The priest prepares the couple for marriage. He may also suggest that they take a marriage preparation course; such a course may be required by the bishop. Towards the end of the time of preparation, assisted by the priest, the couple plan the liturgy of their marriage ceremony: the prayers, readings, music, and the role of family and friends in the celebration. The best way for two Catholics to celebrate their marriage is during a Nuptial Mass.

What is the procedure when a Catholic wants to marry a non-Catholic?

During the time of preparation, a written request is prepared in which the Catholic seeks the permission of the bishop to proceed with a marriage between a Catholic and a non-Catholic. This is an inter-Church or inter-Faith marriage, popularly known as a ‘mixed marriage’. This request is readily granted provided the Catholic party reaffirms his or her faith and promises to do his or her best to raise the children as Catholics – to have them baptised as Catholics and ensure their religious education.
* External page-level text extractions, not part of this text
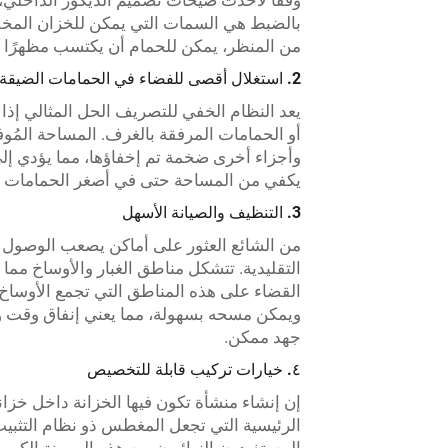
وفقًا لأحدث صيحات تصميم الديكور الداخلي، ي
بالضبط هي السمات التي يمكن للخزان المخفي
من المنظر، يمكن للحمام أن يكتسب مظهرًا أكث
2. استغلال أقصى للفضاء في الحمامات الضيقة
يعد النظام الخفي للتصريف الحل المثالي إذا
أو الحمامات المرفقة بالغرف. المساحة المُوفر
وأجزاء أخرى ضخمة تم إخفاؤها، مما يؤدي إل
يكفي من المساحة حتى في أصغر الحمامات لت
3. التنظيف والصيانة الأسهل
من الشائع العثور على أماكن يصعب الوصول إل
التقليدية. تتشكل مناطق الغبار والأوساخ مما 
القضاء على هذه المناطق التي تجمع الأوساخ. 
ويمكن مسحه بسهولة، مما يعني إنفاق وقت وج
جهد ممكن.
٤. خيارات تركيب قابلة للتخصيص
إن إنشاء منشأة تكون فيها الخزانة داخل خزانة
الرئيسية التي تجعل المغطس ذو نظام التثبيت 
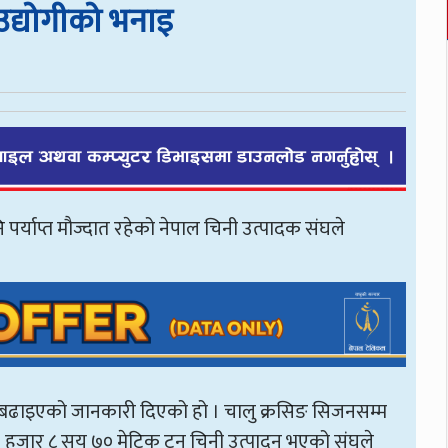
े उद्योगीको भनाइ
 पर्याप्त मौज्दात रहेको नेपाल चिनी उत्पादक संघले
्य नबढाइएको जानकारी दिएको हो । चालु क्रसिङ सिजनसम्म
० हजार ८ सय ७० मेट्रिक टन चिनी उत्पादन भएको संघले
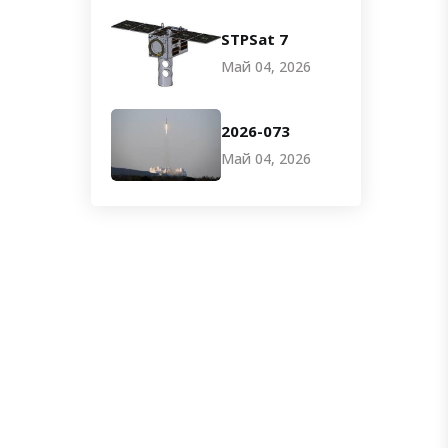
STPSat 7
Май 04, 2026
2026-073
Май 04, 2026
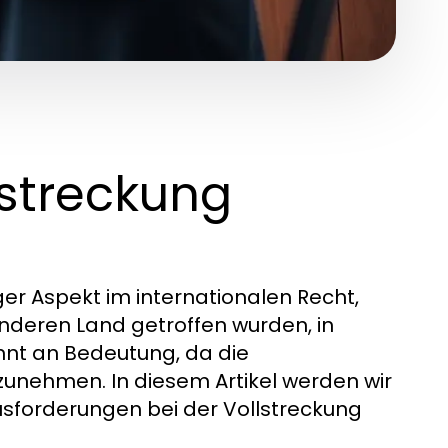
lstreckung
e
iger Aspekt im internationalen Recht,
anderen Land getroffen wurden, in
nnt an Bedeutung, da die
zunehmen. In diesem Artikel werden wir
sforderungen bei der Vollstreckung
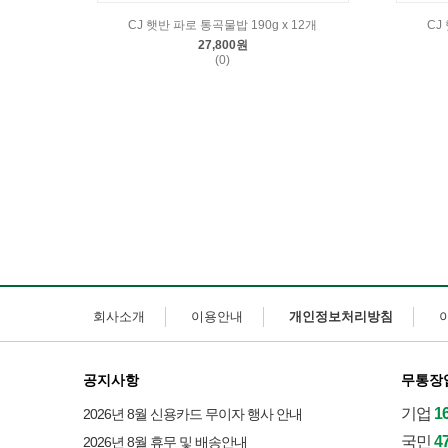
CJ 햇반 파로 통곡물밥 190g x 12개
CJ
27,800원
(0)
회사소개
이용안내
개인정보처리방침
공지사항
무통장
기업
1
2026년 8월 신용카드 무이자 행사 안내
국민
4
2026년 8월 휴무 및 배송안내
In a few cases of marriage between a Catholic and a non-Catholic, the bishop may be asked to dispense the Catholic from marrying before a priest. If the bishop gives this permission, the marriage remains within the law and pastoral care of the Catholic Church.

Can a Catholic marry an unbaptised person?

Yes. The Church respects the natural right of everyone to marry. The same procedure is to be followed as set out in the answer to the previous question. There are some slight variations in
the ceremony.

Are marriages between two baptised non-Catholic Christians recognised by the Church?

Yes. The Church recognises as sacramental, hence valid, marriages between two baptised members of other Churches or Christian communities, provided each party is free to marry. When they make their consent, the same sacramental bond is established as when two Catholics make their consent.

What if two Catholics get married before a civil celebrant or a minister of another denomination without seeking permission from the Church?

If two Catholics who are free to marry make their consent before a civil celebrant or a non-Catholic minister of religion, this marriage is legal, but it is invalid in the eyes of the Church. It is not a sacrament. However, if the couple later approach a priest and are willing to prepare for marriage and give their consent in the normal way, this legal marriage can be raised to a sacramental level or ‘validated’. In these cases, the marriage ceremony is usually simple and private.

What if a Catholic and non-Catholic get married before a civil celebrant or the minister of another denomination?

Such a marriage is not recognised as valid by the Church. However, provided he or she is free to marry, a person who has married invalidly can later approach a priest, and through him the Marriage Tribunal, to obtain a declaration of freedom to marry. Then, after some preparation, the marriage can be validated, usually as described in the answer to the previous question.

Can a Catholic validly marry a divorced person?

No. The marriage of a Catholic to a divorced person is not valid. However, there are two basic exceptions:

  1. A Catholic could marry a divorced person, Catholic or non-Catholic, who has obtained a Declaration of Nullity from the Church and is deemed to be capable of entering marriage.
  2. A Catholic could marry a divorced person, Catholic or non-Catholic, who married invalidly in the first place, provided he or she had obtained a declaration of freedom to marry from the Marriage Tribunal of the Church. Note that these situations require advice, assistance and guidance from an expert in Canon law.

What is Nullity?

A Declaration of Nullity is not a divorce. The Church never grants the divorce of a consummated sacramental marriage. However, after careful investigation of an existing marriage, the Marriage Tribunal of the Church may conclude and then declare that the marriage never existed. In these cases, the Church finds that serious factors have made the marriage invalid from its very beginning. As stated in the first section of this guide, these factors usually relate to the way consent was made by one or both parties.

Are the children of Catholics who marry outside Church laws regarded as illegitimate?

No. Legitimacy comes under civil law. The same applies to all children born in a marriage that is later the subject of a Declaration of Nullity.